* BRIEF: Return each line of text from the records below unchanged, in its original order.
#### SUPPLIED INFORMATION ####
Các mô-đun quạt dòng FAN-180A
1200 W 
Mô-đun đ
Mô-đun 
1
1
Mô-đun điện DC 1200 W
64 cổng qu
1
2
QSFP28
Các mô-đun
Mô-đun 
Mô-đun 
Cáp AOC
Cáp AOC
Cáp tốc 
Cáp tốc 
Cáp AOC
####
* RESPONSE:
Các mô-đun quạt dòng FAN-180A
1200 W 
Mô-đun đ
Mô-đun 
1
1
Mô-đun điện DC 1200 W
64 cổng qu
1
2
QSFP28
Các mô-đun
Mô-đun 
Mô-đun 
Cáp AOC
Cáp AOC
Cáp tốc 
Cáp tốc 
Cáp AOC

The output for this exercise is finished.